2/25/19 - Promontory Currents: CFTC Focuses on Swap Dealers’ Third-Party Vendor Relationships in 2019 Examination Priorities
Home > News & Insights > Insights & Publications

2/25/19 - Promontory Currents: CFTC Focuses on Swap Dealers’ Third-Party Vendor Relationships in 2019 Examination Priorities

By Doug Harris and Alison Shanahan

On Feb. 12, 2019, the divisions of the Commodity Futures Trading Commission announced their 2019 examination priorities1 for the infrastructure and intermediaries of the derivatives markets. The announcement marks the first time the divisions have published their examination priorities. While the priorities affect a broad range of registrant types, including swap execution facilities, derivatives clearing organizations, and futures commission merchants, this Currents discusses the CFTC’s focus on swap dealers’ third-party vendor relationships.

The CFTC’s announcement notes that its division of swap dealer and intermediary oversight performs oversight of swap dealers. However, upon the enactment of the Dodd-Frank Act, the CFTC largely delegated oversight of swap dealers to the National Futures Association, which will continue to be responsible for the registration and routine examination of swap dealers. To date, the NFA has examined swap dealers for compliance with the requirements contained in Section 4s of the Commodity Exchange Act (as amended by the Dodd-Frank Act), CFTC regulations, and NFA member rules (e.g., dispute reporting, cybersecurity). While assessing the security threats critical third-party service providers pose to swap dealers’ information systems is a component of the NFA’s cybersecurity guidance2, third-party risk management more broadly has not been a standalone examination topic for swap dealers.

The CFTC’s announcement means that a review of third-party vendor relationships will certainly be an element of the limited examinations the commission performs, and may even portend a horizontal review of such relationships across the swap dealer industry.
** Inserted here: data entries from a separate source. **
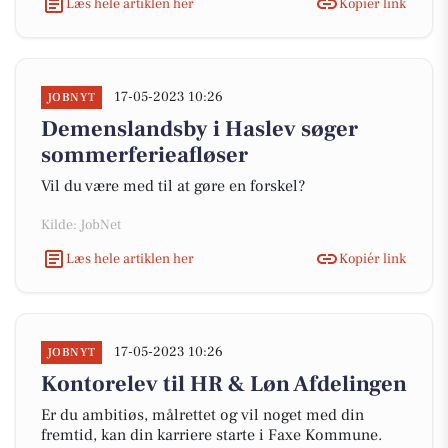
Læs hele artiklen her
Kopiér link
17-05-2023 10:26
JOBNYT
Demenslandsby i Haslev søger
sommerferieafløser
Vil du være med til at gøre en forskel?
Kilde: JobNet
Læs hele artiklen her
Kopiér link
17-05-2023 10:26
JOBNYT
Kontorelev til HR & Løn Afdelingen
Er du ambitiøs, målrettet og vil noget med din
fremtid, kan din karriere starte i Faxe Kommune.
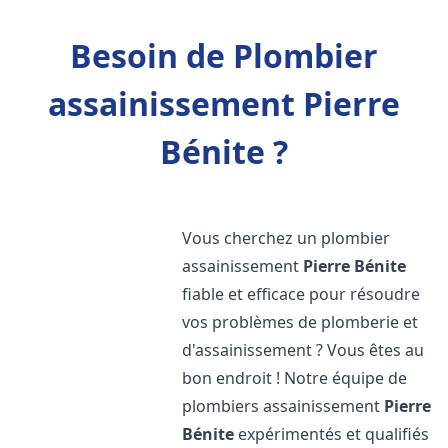
Besoin de Plombier
assainissement Pierre
Bénite ?
Vous cherchez un plombier
assainissement
Pierre Bénite
fiable et efficace pour résoudre
vos problèmes de plomberie et
d'assainissement ? Vous êtes au
bon endroit ! Notre équipe de
plombiers assainissement
Pierre
Bénite
expérimentés et qualifiés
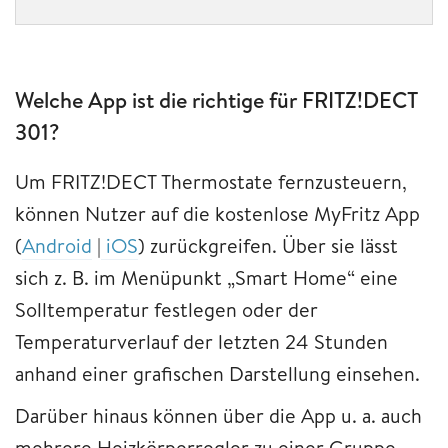
Welche App ist die richtige für FRITZ!DECT
301?
Um FRITZ!DECT Thermostate fernzusteuern,
können Nutzer auf die kostenlose MyFritz App
(
Android
|
iOS
) zurückgreifen. Über sie lässt
sich z. B. im Menüpunkt „Smart Home“ eine
Solltemperatur festlegen oder der
Temperaturverlauf der letzten 24 Stunden
anhand einer grafischen Darstellung einsehen.
Darüber hinaus können über die App u. a. auch
mehrere Heizkörperregler zu einer Gruppe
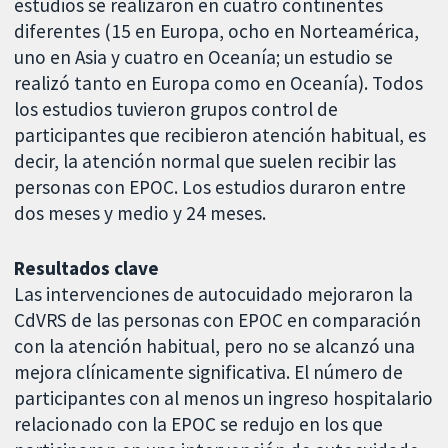
estudios se realizaron en cuatro continentes
diferentes (15 en Europa, ocho en Norteamérica,
uno en Asia y cuatro en Oceanía; un estudio se
realizó tanto en Europa como en Oceanía). Todos
los estudios tuvieron grupos control de
participantes que recibieron atención habitual, es
decir, la atención normal que suelen recibir las
personas con EPOC. Los estudios duraron entre
dos meses y medio y 24 meses.
Resultados clave
Las intervenciones de autocuidado mejoraron la
CdVRS de las personas con EPOC en comparación
con la atención habitual, pero no se alcanzó una
mejora clínicamente significativa. El número de
participantes con al menos un ingreso hospitalario
relacionado con la EPOC se redujo en los que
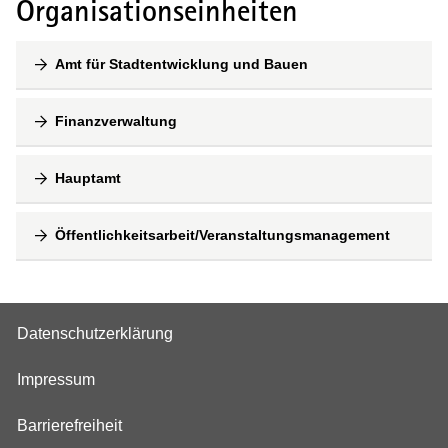
Organisationseinheiten
Amt für Stadtentwicklung und Bauen
Finanzverwaltung
Hauptamt
Öffentlichkeitsarbeit/Veranstaltungsmanagement
Datenschutzerklärung
Impressum
Barrierefreiheit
As previously mentioned, the NFA already reviews swap dealers’ management of third-party vendors in connection with its review of swap dealers’ information-systems security programs. The CFTC and NFA are likely to continue to coordinate their examinations to ensure their reviews are not duplicative.

While third-party risk management may be a new examination focus for the CFTC, banking regulators such as the Office of the Comptroller of the Currency and Federal Reserve Board have long required and expected banking organizations to identify, manage, and mitigate the risks associated with third-party vendor relationships. Their expectations provide useful guidance as to how the CFTC might assess third-party vendor relationships and insight into how swap dealers can best manage third-party risk3. Accordingly, when reviewing a swap dealer’s relationships with its vendors and its procedures for managing vendor risk, the CFTC is likely to focus on the following:

  • The adequacy of the documentation of the vendor relationship
  • The potential for cybersecurity breaches
  • Restrictions on the disclosure or misuse of confidential information 
  • Indemnification and recourse mechanisms
  • The impact of the vendor’s performance on the swap dealer’s compliance with regulatory requirements

To prepare for an examination of existing third-party vendor relationships, swap dealers should determine whether they need to establish — or enhance an existing — vendor-management policy. Such a policy should cover the following:

  • Selection and approval processes for new vendor relationships, including due-diligence reviews
  • Required documentation (including provisions addressing the rights and responsibilities of the swap dealer and vendor)
  • The monitoring of vendor activities and performance
  • Processes for escalating issues
  • Responsibilities for overseeing and managing the relationship and risk management processes
  • Independent reviews that assess the adequacy of risk management processes
  • Contingency planning and exit strategies

Swap dealers should also inventory and review existing relationships with key vendors, giving special consideration to vendors that support the following critical processes:

  • Regulatory reporting and record-keeping
  • Swap confirmation and trade compression
  • Counterparty onboarding, including anti-money-laundering/know-your-customer processes and documentation for trading relationships
  • Margin exchange

Swap dealers should also consider the particular risks that certain third parties present. Certain vendors, such as those that provide trade-reporting services, support complex processes that are already the focus of CFTC and NFA scrutiny. In addition, risks may arise from the potential for error in the business processes of some vendors — for instance, those that support the negotiation and digitization of legal documentation. Many such vendors are beginning to offer complex technological solutions driven by artificial intelligence and machine learning. While these solutions present the opportunity for long-term efficiency and cost reduction, swap dealers should be mindful of their potential risks.


Doug Harris is a managing director in Promontory’s New York office, and Alison Shanahan is an associate in Promontory’s Washington office.  


  1. CFTC Divisions Announce Examination Priorities,” Commodity Futures Trading Commission (Feb. 12, 2019).
  2. Interpretive Notice: 9070 – NFA Compliance Rules 2-9, 2-36 and 2-49: Information Systems Security Programs,” National Futures Association (Dec. 5, 2018).
  3. New Challenges in Managing Third-Party Relationships,” Promontory Financial Group (April 26, 2017).